The African Country Where Women Are Forced to Gain Weight

The African Country Where Women Are Forced to Gain Weight

In a world where body image and beauty standards are constantly evolving, it is hard to imagine a place where women are forced to gain weight. However, in the West African country of Mauritania, this is exactly the case. For centuries, Mauritanian society has upheld a cultural ideal of beauty that celebrates larger bodies, particularly in women. This practice, known as “leblouh,” involves the force-feeding of young girls to ensure they attain the desired weight and shape.

Leblouh is deeply rooted in Mauritanian culture and is seen as a way to prepare girls for marriage and motherhood. The belief is that a larger body signifies wealth, health, and fertility. From a young age, girls are subjected to intense feeding rituals that involve consuming large quantities of food, often to the point of discomfort and pain. This process can last for several months or even years, depending on the desired weight gain.

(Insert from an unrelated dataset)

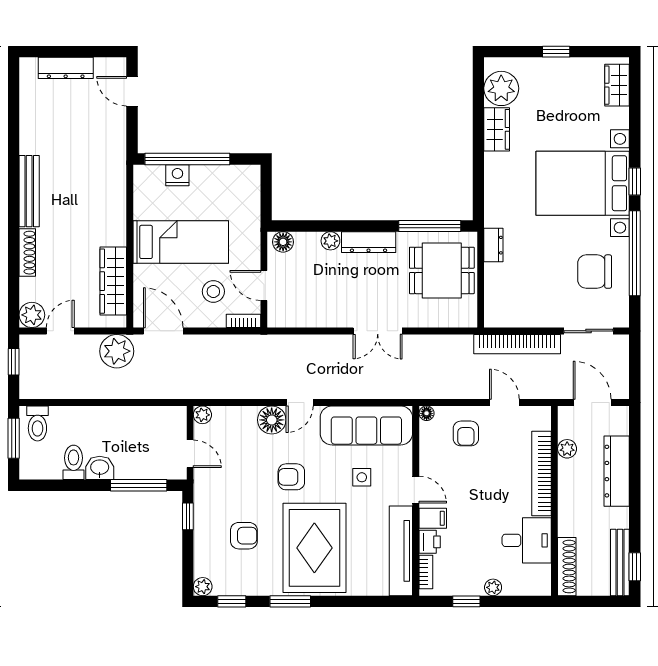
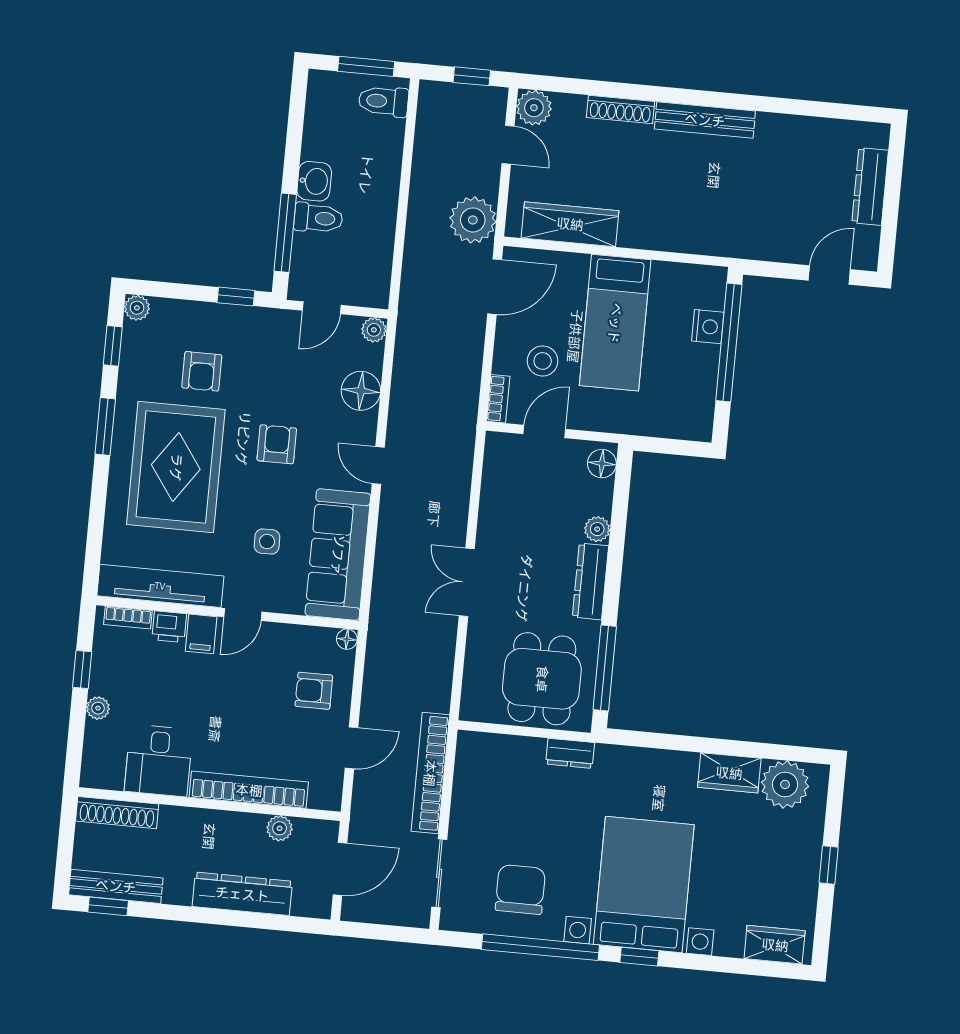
floor lamp: (272, 420) -> (361, 391), moved
toilet: (74, 462) -> (318, 218), moved
rug: (314, 548) -> (176, 467), turned 90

The force-feeding is typically carried out by older women in the family or designated “fatteners.” These women are responsible for monitoring the girls’ progress and ensuring they meet the weight targets set by their families. The food provided during leblouh consists of high-calorie meals, often rich in carbohydrates and fats. Girls are encouraged to eat as much as possible, even when they feel full or sick.

The consequences of leblouh are severe and long-lasting. Many girls suffer from physical and psychological health issues as a result of the force-feeding. The excessive weight gain puts a strain on their bodies, leading to problems such as diabetes, high blood pressure, and heart disease. Additionally, the psychological impact of being forced to conform to an unrealistic beauty standard can be devastating, leading to low self-esteem, body dysmorphia, and eating disorders.

Despite the harmful effects of leblouh, the practice continues to persist in Mauritanian society. It is deeply ingrained in the cultural fabric and is seen as a necessary rite of passage for girls. Families believe that by subjecting their daughters to leblouh, they are ensuring their future success in finding a suitable husband and securing their place in society.

Efforts to eradicate leblouh have been met with resistance and cultural backlash. The government of Mauritania has implemented laws to criminalize the practice, but enforcement remains a challenge. Many families continue to engage in leblouh behind closed doors, fearing social ostracism if they abandon the tradition.

International organizations and human rights activists have also taken up the cause to raise awareness about the harmful effects of leblouh and advocate for its eradication. They work with local communities to educate them about the dangers of force-feeding and promote alternative beauty standards that celebrate diversity and body positivity.

While progress has been made in recent years, there is still a long way to go in eliminating leblouh from Mauritanian society. Changing deeply ingrained cultural practices requires a multi-faceted approach that involves education, legislation, and community engagement. It is crucial to empower women and girls to challenge societal norms and embrace their bodies as they are, without the pressure to conform to unrealistic beauty standards.

In conclusion, the practice of leblouh in Mauritania is a stark reminder of the damaging effects of cultural beauty ideals. Forcing women to gain weight not only puts their physical and mental health at risk but also perpetuates harmful stereotypes and unrealistic expectations. It is essential to continue the fight against leblouh and promote body positivity and acceptance for all.